— Data records —
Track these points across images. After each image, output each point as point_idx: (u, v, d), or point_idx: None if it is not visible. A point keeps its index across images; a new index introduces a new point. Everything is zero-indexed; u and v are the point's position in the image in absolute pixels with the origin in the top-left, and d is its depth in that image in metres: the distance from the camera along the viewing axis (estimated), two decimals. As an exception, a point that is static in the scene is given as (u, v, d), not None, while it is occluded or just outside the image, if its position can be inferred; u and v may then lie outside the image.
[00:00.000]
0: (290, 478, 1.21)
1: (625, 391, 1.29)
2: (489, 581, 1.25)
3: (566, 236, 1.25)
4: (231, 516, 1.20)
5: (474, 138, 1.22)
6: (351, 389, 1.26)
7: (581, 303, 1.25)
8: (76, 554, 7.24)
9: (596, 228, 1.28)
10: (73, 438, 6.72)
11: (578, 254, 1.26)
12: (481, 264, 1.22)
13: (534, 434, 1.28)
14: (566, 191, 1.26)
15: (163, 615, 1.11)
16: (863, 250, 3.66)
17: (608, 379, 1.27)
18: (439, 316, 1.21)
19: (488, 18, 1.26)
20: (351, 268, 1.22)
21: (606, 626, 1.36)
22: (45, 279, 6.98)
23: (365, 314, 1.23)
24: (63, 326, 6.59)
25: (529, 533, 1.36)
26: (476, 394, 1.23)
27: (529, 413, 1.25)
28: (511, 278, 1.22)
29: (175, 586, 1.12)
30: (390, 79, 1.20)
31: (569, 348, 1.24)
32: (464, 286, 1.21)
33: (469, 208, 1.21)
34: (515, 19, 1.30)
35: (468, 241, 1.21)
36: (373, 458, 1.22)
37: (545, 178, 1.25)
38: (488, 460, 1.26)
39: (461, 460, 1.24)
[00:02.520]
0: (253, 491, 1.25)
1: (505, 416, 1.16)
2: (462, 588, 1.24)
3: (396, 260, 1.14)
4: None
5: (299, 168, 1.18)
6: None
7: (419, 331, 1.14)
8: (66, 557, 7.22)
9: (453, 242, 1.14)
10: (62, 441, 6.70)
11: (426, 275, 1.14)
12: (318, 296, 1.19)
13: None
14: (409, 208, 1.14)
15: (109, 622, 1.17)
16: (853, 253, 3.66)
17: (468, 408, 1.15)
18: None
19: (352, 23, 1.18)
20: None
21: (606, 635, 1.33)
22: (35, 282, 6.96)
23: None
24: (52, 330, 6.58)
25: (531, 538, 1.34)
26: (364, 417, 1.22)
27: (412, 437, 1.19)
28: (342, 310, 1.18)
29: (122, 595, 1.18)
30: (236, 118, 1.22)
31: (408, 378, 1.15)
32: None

— Instructions for the task —
Your response must contain the complete listing, copied without deviation.

— Task response —
Track these points across images. After each image, output each point as point_idx: (u, v, d), or point_idx: None if it is not visible. A point keeps its index across images; a new index introduces a new point. Everything is zero-indexed; u and v are the point's position in the image in absolute pixels with the origin in the top-left, and d is its depth in that image in metres: the distance from the camera along the viewing axis (estimated), two decimals. As an exception, a point that is static in the scene is given as (u, v, d), not None, while it is occluded or just outside the image, if its position can be inferred; u and v may then lie outside the image.
[00:00.000]
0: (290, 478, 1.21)
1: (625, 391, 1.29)
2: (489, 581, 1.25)
3: (566, 236, 1.25)
4: (231, 516, 1.20)
5: (474, 138, 1.22)
6: (351, 389, 1.26)
7: (581, 303, 1.25)
8: (76, 554, 7.24)
9: (596, 228, 1.28)
10: (73, 438, 6.72)
11: (578, 254, 1.26)
12: (481, 264, 1.22)
13: (534, 434, 1.28)
14: (566, 191, 1.26)
15: (163, 615, 1.11)
16: (863, 250, 3.66)
17: (608, 379, 1.27)
18: (439, 316, 1.21)
19: (488, 18, 1.26)
20: (351, 268, 1.22)
21: (606, 626, 1.36)
22: (45, 279, 6.98)
23: (365, 314, 1.23)
24: (63, 326, 6.59)
25: (529, 533, 1.36)
26: (476, 394, 1.23)
27: (529, 413, 1.25)
28: (511, 278, 1.22)
29: (175, 586, 1.12)
30: (390, 79, 1.20)
31: (569, 348, 1.24)
32: (464, 286, 1.21)
33: (469, 208, 1.21)
34: (515, 19, 1.30)
35: (468, 241, 1.21)
36: (373, 458, 1.22)
37: (545, 178, 1.25)
38: (488, 460, 1.26)
39: (461, 460, 1.24)
[00:02.520]
0: (253, 491, 1.25)
1: (505, 416, 1.16)
2: (462, 588, 1.24)
3: (396, 260, 1.14)
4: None
5: (299, 168, 1.18)
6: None
7: (419, 331, 1.14)
8: (66, 557, 7.22)
9: (453, 242, 1.14)
10: (62, 441, 6.70)
11: (426, 275, 1.14)
12: (318, 296, 1.19)
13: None
14: (409, 208, 1.14)
15: (109, 622, 1.17)
16: (853, 253, 3.66)
17: (468, 408, 1.15)
18: None
19: (352, 23, 1.18)
20: None
21: (606, 635, 1.33)
22: (35, 282, 6.96)
23: None
24: (52, 330, 6.58)
25: (531, 538, 1.34)
26: (364, 417, 1.22)
27: (412, 437, 1.19)
28: (342, 310, 1.18)
29: (122, 595, 1.18)
30: (236, 118, 1.22)
31: (408, 378, 1.15)
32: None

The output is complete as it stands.